ЗАДАНИЕ
Допишите статью о том, почему российские стартапы с трудом пробиваются на международный рынок. Начните сразу после ее последнего предложения.

ИСТОЧНИК
=-=-=

Имперские амбиции и рикошет санкций: почему российские стартапы не «выстреливают» на международном рынке
Вопреки расхожему мнению, родина стартапа имеет огромное влияние на его международный потенциал. Среда, в которой растут фаундеры, определяет многое — от уровня амбиций компании до способности развивать бизнес вне границ одной юрисдикции. О том, с какими ограничениями сталкиваются российские инноваторы и почему успешных отечественных стартапов так мало на международном рынке, в колонке для Forbes рассуждает основатель холдинга Biolink.Tech Евгений Черешнев
Границы стерлись, Кремниевая долина — это большой котел, в котором география бизнеса и тем более прописка основателей не имеют ровным счетом никакого значения. Так принято думать об устройстве стартап-индустрии в 2020 году. На самом деле это не совсем так. Или совсем не так.
В зависимости от страны, в которой рождается стартап, компанию ждут очень разные перспективы.
США
Когда американец запускает стартап, в его голове ни на секунду не возникает вопрос о географии развития. США — крупнейшая экономика мира, предоставляющая местному стартапу потенциально безграничный рынок сбыта с ВВП $20,8 трлн. Диверсифицированная экономика такого масштаба буквально «выстреливает» любой проект на международную арену.
На английском в мире говорит сегодня около 1,5 млрд человек. И это не только Содружество наций (Великобритания и ее бывшие колонии), но и такие стратегически значимые рынки, как Гонконг, Сингапур и ОАЭ, где английский — главный язык общения из-за большого количества работающих экспатов. Почти все англоговорящие страны используют одно и то же британское право, а оно с точки зрения защиты интересов бизнеса, акционеров и интеллектуальной собственности оптимально.
Эти страны также имеют близкий менталитет и даже схожий юмор — американскому стартапу несложно интегрироваться на ведущие западные рынки и оттуда быстро локализоваться на все языки мира. Фактически стартап из США имеет имперские амбиции — он весь мир воспринимает как свою потенциальную площадку для игр. И, что самое удивительное, этот менталитет дает плоды: большинство жизненно важных ниш в мире занимают именно бывшие американские стартапы — от Amazon и Google до Airbnb и Slack. Эта глобальность изначально заложена в ДНК американских компаний.

=-=-=

МАТЕРИАЛ
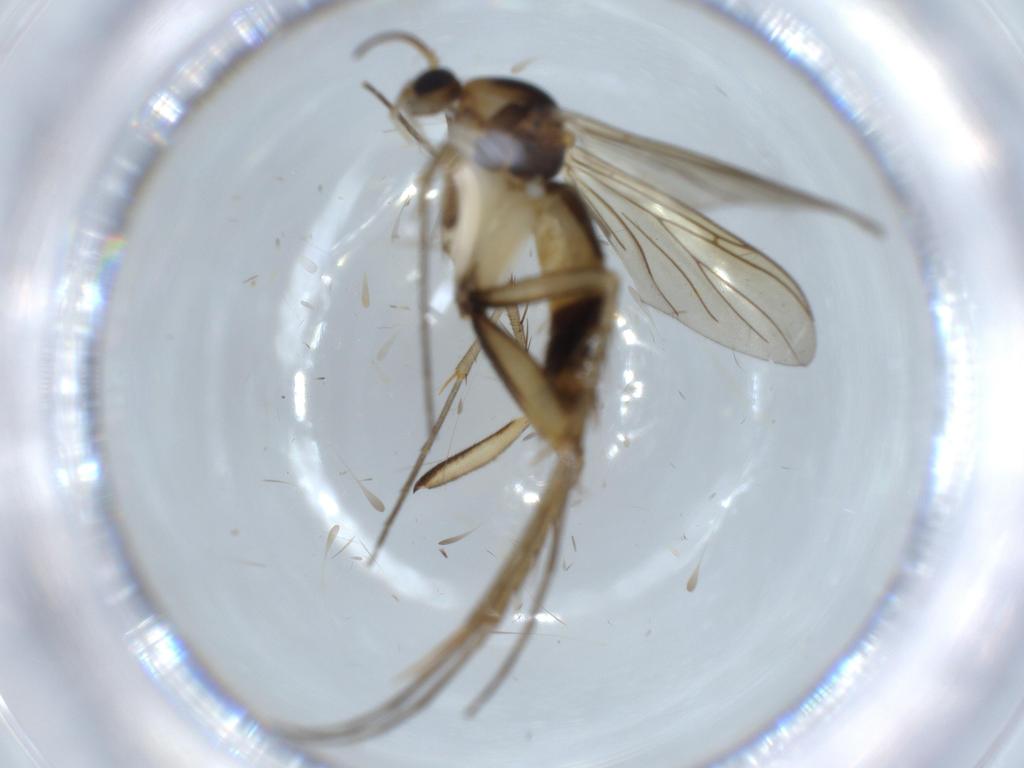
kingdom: Animalia
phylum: Arthropoda
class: Insecta
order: Diptera
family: Mycetophilidae
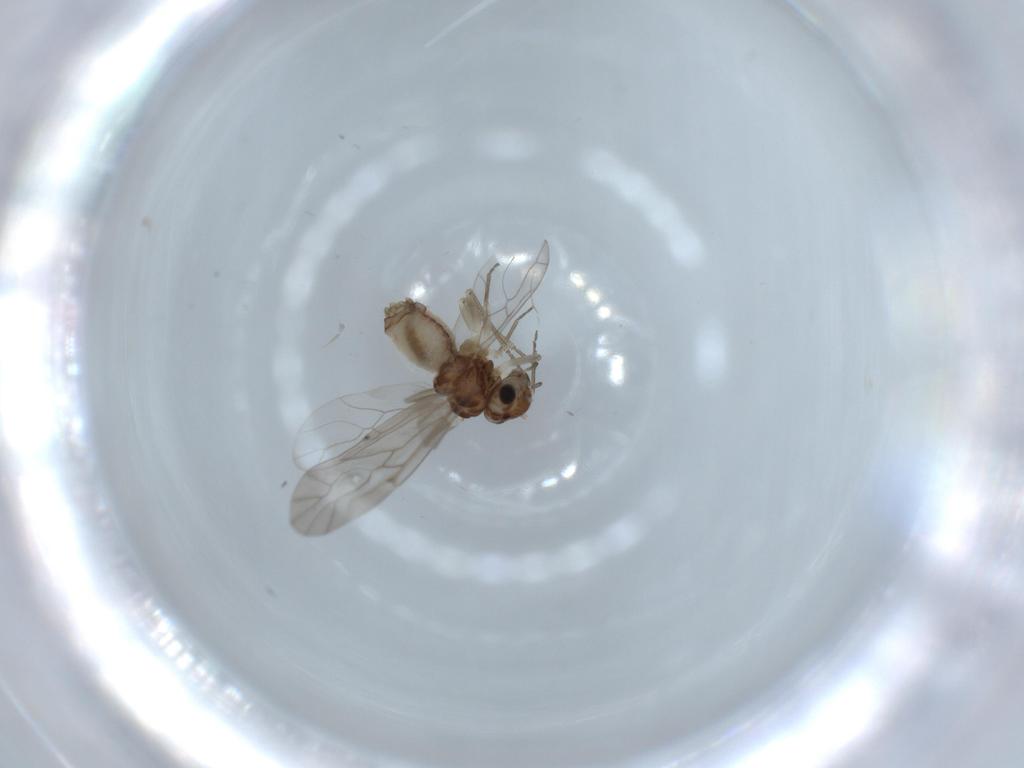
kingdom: Animalia
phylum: Arthropoda
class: Insecta
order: Psocodea
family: Lachesillidae
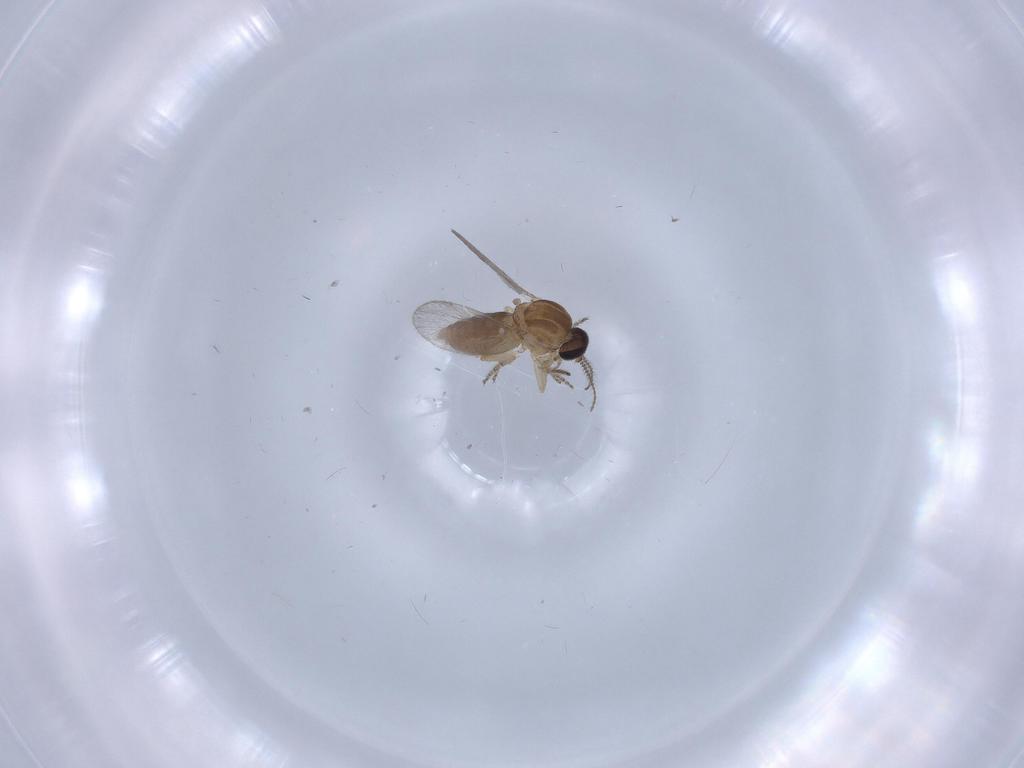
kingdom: Animalia
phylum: Arthropoda
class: Insecta
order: Diptera
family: Ceratopogonidae
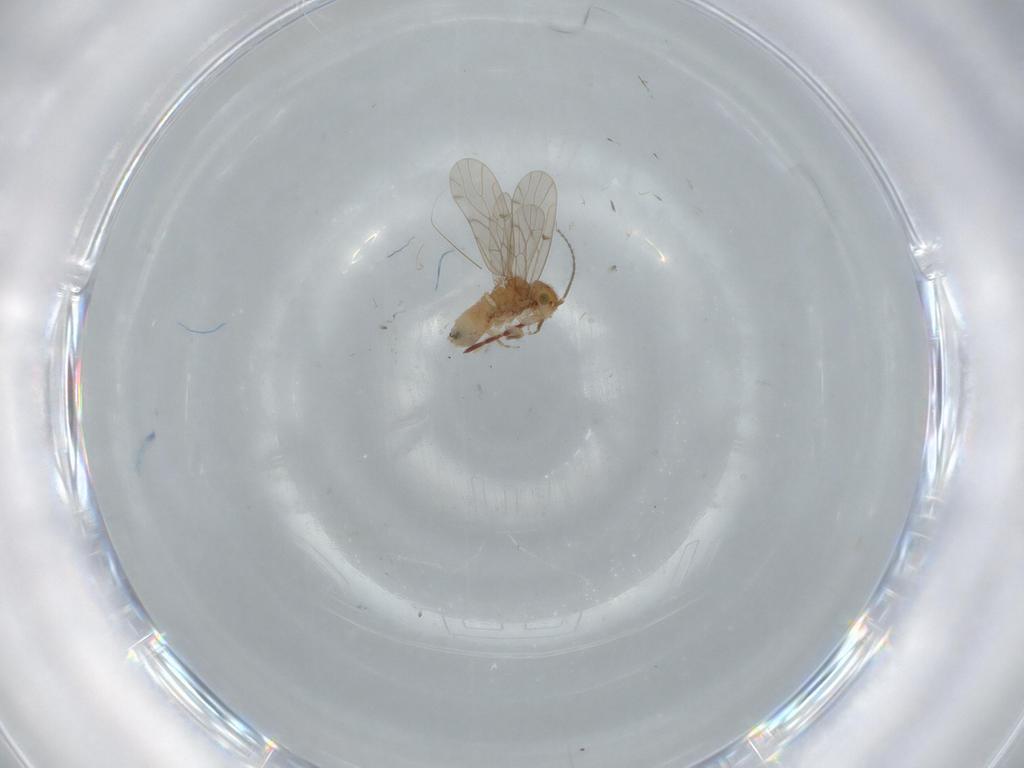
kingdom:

=-=-=

РЕЗУЛЬТАТ
Китай
Китайский стартап — другая каста и совершенно иная стратегия. Он, как правило, изначально затачивается только под внутренний рынок. Это 1,4 млрд покупателей, помогающих формировать ВВП в $27,31 трлн. По последнему показателю Китай не так давно обогнал США. Поэтому, когда сериал «Кремниевая долина» показывает китайца Джин Яна, планирующего создавать китайский Amazon — это смешно, потому что это правда: любое рабочее решение, подсмотренное на развитом рынке, может быть успешно масштабировано в Китае и превращено в многомиллиардный бизнес, что многие местные стартапы и используют. В случае Китая это работает, так как внутренний рынок обеспечивает достаточный спрос, а компартия Китая заботится о том, чтобы никакой Amazon или Facebook ни в коем случае не обидел домашние стартапы.
В Юго-Восточной Азии у Китая тоже огромное влияние — рынки Гонконга, Сингапура, Малайзии, Индонезии, Индии, Пакистана, Таиланда, Вьетнама, Тайваня, большинства стран Африки, Японии открыты для Китая и рады ему. На них у КНР есть значимое политическое и экономическое влияние. А это совокупно не менее 4,5 млрд человек из 7,8 живущих на планете.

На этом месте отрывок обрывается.